A partir del siglo XVI el bosque fue un elemento visible para todos que, según escribió Jacob Grimm, pertenecía a todos; de ahí que el bosque que pintó Sylvia Pennings, escenario de los cuentos de hadas, era una región inhóspita donde se abandona a los niños, se les encierra en altas torres o son víctimas de ataques. Dos versos del poema El primer coro de la roca de T. S. Eliot fueron decisivos en la nueva secuencia de pinturas: «¿Dónde está la sabiduría que hemos perdido en conocimiento? / ¿Dónde el conocimiento que hemos perdido en información?», porque unas de las preocupaciones de Pennings fue abordar la progresiva falta de atención en la actual sociedad de la información a conceptos tales como intuición, reflexión o conocimiento; conceptos que son habilidades en desuso ante las posibilidades inmediatas que brindan los dispositivos de conocimiento inmediato más
avanzado. De ahí su decisión de regresar al principio, para avanzar. Un principio que encontró en el origen de los cuentos, repetidos en el tiempo y siempre distintos. En sus bosques pintados aparecen personajes y objetos mágicos de cuentos famosos, únicos habitantes de un lugar sombrío de advertencias, amenazas y prohibiciones que, no obstante, es preciso atravesar para llegar al claro del bosque.
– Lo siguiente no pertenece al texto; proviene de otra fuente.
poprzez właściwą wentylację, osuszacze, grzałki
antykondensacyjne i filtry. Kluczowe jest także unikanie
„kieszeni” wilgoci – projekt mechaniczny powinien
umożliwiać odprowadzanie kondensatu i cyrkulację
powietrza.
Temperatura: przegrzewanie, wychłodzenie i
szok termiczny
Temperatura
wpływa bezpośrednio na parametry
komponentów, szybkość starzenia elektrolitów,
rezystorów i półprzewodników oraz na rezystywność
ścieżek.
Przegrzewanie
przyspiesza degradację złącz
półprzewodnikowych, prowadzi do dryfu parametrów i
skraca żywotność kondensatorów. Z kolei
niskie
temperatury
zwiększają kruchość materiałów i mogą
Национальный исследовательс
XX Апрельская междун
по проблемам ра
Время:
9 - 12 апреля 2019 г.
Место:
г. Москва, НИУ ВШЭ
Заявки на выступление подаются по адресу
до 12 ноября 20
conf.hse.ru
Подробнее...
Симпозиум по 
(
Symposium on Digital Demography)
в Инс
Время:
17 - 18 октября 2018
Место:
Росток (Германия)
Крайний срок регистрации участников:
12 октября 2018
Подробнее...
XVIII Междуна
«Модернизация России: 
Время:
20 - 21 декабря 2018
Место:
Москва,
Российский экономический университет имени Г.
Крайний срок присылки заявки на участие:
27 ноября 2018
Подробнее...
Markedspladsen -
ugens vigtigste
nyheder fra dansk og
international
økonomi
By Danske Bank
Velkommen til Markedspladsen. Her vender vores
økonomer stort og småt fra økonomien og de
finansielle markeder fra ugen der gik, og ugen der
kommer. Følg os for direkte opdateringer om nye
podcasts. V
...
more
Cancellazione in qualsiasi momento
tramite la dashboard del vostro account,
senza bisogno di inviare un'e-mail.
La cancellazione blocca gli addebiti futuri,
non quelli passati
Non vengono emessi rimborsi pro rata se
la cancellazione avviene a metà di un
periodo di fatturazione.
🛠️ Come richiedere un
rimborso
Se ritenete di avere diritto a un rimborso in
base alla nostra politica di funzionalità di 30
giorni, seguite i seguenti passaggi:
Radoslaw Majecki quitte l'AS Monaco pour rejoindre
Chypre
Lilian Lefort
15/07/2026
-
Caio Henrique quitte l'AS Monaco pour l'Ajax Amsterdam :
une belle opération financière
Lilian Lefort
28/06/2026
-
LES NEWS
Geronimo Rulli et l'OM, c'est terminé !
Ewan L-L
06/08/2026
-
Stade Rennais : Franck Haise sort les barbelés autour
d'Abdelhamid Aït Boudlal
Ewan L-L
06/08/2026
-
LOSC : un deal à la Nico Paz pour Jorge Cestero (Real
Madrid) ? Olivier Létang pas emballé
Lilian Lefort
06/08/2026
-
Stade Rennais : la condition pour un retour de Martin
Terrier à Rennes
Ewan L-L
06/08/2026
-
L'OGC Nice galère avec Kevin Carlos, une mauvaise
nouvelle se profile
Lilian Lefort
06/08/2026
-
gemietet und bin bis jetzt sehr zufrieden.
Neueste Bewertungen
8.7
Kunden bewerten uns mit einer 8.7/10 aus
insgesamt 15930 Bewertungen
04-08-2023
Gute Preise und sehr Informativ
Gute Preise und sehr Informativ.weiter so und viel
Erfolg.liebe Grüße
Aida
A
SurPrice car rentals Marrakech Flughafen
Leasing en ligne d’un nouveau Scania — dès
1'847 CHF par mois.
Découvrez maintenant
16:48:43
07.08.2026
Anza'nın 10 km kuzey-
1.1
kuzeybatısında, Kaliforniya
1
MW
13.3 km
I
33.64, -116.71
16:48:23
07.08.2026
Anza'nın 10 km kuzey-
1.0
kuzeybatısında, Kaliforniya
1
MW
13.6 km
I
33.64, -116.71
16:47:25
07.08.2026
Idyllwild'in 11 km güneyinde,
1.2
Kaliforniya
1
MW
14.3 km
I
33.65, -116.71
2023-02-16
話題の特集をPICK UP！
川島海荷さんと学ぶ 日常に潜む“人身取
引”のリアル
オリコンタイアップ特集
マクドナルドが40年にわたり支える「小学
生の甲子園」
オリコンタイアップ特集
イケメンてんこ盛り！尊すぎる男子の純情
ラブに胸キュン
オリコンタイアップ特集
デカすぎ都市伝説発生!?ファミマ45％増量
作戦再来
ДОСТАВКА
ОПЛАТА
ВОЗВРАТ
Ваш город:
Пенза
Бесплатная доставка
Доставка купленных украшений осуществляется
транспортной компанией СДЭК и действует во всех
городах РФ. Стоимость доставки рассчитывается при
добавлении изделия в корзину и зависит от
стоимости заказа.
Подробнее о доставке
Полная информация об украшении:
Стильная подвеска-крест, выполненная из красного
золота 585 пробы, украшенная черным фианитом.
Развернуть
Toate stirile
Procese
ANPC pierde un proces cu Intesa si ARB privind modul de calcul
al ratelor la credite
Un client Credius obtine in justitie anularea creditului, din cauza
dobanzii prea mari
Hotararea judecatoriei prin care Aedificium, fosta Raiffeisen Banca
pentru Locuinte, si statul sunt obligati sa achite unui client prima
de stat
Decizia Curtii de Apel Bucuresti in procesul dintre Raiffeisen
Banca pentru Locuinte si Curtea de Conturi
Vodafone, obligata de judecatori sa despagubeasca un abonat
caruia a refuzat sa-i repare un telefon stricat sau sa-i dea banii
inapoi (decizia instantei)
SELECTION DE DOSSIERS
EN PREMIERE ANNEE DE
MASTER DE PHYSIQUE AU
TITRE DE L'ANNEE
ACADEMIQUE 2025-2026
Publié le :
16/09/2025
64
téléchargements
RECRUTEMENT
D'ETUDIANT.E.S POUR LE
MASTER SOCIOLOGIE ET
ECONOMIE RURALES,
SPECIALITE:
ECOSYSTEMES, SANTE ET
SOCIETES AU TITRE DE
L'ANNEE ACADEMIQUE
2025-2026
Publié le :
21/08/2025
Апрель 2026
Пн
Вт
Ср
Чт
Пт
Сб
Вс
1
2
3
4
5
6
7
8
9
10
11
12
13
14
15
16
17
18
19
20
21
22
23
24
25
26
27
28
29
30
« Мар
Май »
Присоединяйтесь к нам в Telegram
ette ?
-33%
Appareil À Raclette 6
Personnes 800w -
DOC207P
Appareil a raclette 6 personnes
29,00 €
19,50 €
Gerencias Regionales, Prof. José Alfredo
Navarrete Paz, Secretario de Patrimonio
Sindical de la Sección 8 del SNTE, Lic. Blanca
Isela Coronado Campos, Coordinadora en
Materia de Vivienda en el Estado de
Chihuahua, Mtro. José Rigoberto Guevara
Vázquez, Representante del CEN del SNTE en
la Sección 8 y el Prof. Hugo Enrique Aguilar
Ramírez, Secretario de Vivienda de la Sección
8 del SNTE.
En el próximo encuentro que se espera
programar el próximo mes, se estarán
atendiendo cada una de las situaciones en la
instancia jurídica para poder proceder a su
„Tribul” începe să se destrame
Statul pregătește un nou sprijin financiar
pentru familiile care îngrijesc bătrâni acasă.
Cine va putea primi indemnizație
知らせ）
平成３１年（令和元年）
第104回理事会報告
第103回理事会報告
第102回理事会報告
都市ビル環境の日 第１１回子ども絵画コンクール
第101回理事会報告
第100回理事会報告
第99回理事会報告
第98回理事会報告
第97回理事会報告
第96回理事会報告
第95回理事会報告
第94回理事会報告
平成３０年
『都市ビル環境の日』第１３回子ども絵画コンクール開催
Pintar y dibujar los bosques
Los cuentos, escribió Fabio Morábito, representan una excursión en el bosque de nuestras posibilidades como especie, son una verificación de nuestros recursos, por lo que lejos de contentarse con lo ya conseguido aspiran a nuevas posibilidades en nuestra capacidad de enfrentarnos al mundo. Ese es el principal propósito de Sylvia Pennings que en sus pinturas y dibujos más recientes no teme penetrar en el interior profundo del bosque, un lugar que ofrece refugio y donde también es posible perderse para siempre.
En 1845, Henry David Thoreau decidió vivir solo en el bosque junto a la laguna de Walden, cerca de Concord, donde nació. Su intención no era desafiar a la naturaleza salvaje, sino
«vivir una vida primitiva y de frontera». En su libro Walden (1854) dejó claro el anhelo que le guiaba: «Fui a los bosques porque quería vivir deliberadamente, enfrentarme solo a los hechos esenciales de la vida, y ver si podía aprender lo que la vida tenía que enseñar, no fuera que cuando estuviera por morir descubriera que no había vivido».
Como ha señalado Robert Richardson, Thoreau fue a Walden en busca de la vida con mayúsculas y de las condiciones de vida sencilla que le permitieran concentrarse en la escritura. La experiencia duró dos años y dos meses. Hasta Concord viajó Walt Whitman para visitar a R. W. Emerson y a A. Bronson Alcott, padre de Louisa May, autora de Mujercitas. Juntos leyeron textos de Thoreau, visitaron su tumba, al lado de la del escritor
N. Hawthorne, y caminaron hasta Walden. «El lugar boscoso en que Thoreau tuvo su casa está cubierto de piedras. También yo busqué una y fui a depositarla encima», recordó Whitman.
Sylvia Pennings cita a Thoreau en sus últimas obras. También lo hizo Annie Dillard, una de las primeras mujeres que desafió desde la escritura el estereotipo masculino del hombre en la naturaleza salvaje, autora del libro Una temporada en Tinker Creek en el que leemos:
«Todo consiste en mantener los ojos abiertos. La naturaleza es como uno de esos bocetos de un árbol que en realidad son rompecabezas para niños: ¡a ver si encuentras escondidos entre las hojas un pato, una casa, un niño, un cubo, una cebra y una bota! Los expertos encuentran cosas increíblemente bien escondidas». Sylvia Pennings las pinta y dibuja.